(The Arshagounyats Family story, one of many who’re part of “Aleppo” CCO’s Adopt A Family project.
Anahit Arshagounyats (48 years-old) – Cleaning Lady at a hotel’s restaurant
Hovig Arshagounyats (60 years-old) – Unemployed—suffers from a medical condition that prevents him from conducting physical labor
Daron Arshagounyats (22 years-old) – Handyman—Installs Air-Conditioners
Sossie Arshagounyats (19 years-old) – Unemployed: searching for a job and waiting to receive her high school diploma from Syria to attend university
Andranig Arshagounyats (8 years-old) – 2nd grade Middle School Students
On Aug. 21, 2013, as the world witnessed the horrific images of innocent children, men and women forever lost in the heinous chemical attack in Eastern and Western Ghouta, outside Damascus, President Obama was forced to announce that the “Red Line” had been crossed. In fact, the “Red Line” had been long before the Ghouta attack.
On March 19, 2013, Daron, 20-years old Armenian from Aleppo serving in the Syrian army, was one of the first responders to the chemical attack that struck the Kfar De’il town in Khan-al-Asal outside of Aleppo claiming the lives of 25 people (16 Syrian Army soldiers) and wounding dozens.
As a first responder, Daron was exposed to the chemical agents. He assisted more than 30 soldiers and civilians affected by the attack, before the chemical agents took their toll and he collapsed. One of the locals put him in his car and drove off towards the nearest military hospital.
“On the way to the hospital [subconsciously] I attacked the driver… I tried to strangle him,” said Daron. “I didn’t know what I was doing. Everything was blurry… I was paranoid… He the driver kicked me out of his car and left me on the side of the road.”
Daron crawled towards the nearest tree and laid on his stomach. A taxi driver passing by the tree saw him and stopped to ask, “Are you a Syrian soldier?” Daron did not know if he should lie or tell the truth, but he replied, “Yes. I am a soldier.”
The taxi driver picked him and took him to the hospital where he was placed in the intensive care room for 5 days. Two days after he was admitted to the hospital, his parents were informed of his condition, so his mother rushed to the hospital.

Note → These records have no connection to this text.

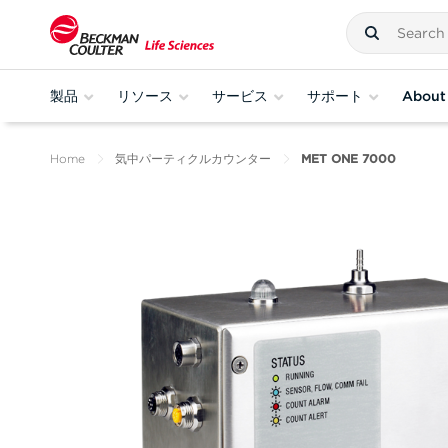
製品
リソース
サービス
サポート
About
Home
気中パーティクルカウンター
MET ONE 7000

A few weeks later, after Daron recovered his consciousness and strength, his mother received permission from the army to take him home for a few days. The military officials requested that she returns Daron back to the army within 4 days. “They told her [Anahit] ‘if you don’t return him back to us, we will arrest your entire family,” said Daron. “After a few days, my mother took me back to the hospital and signed me in.”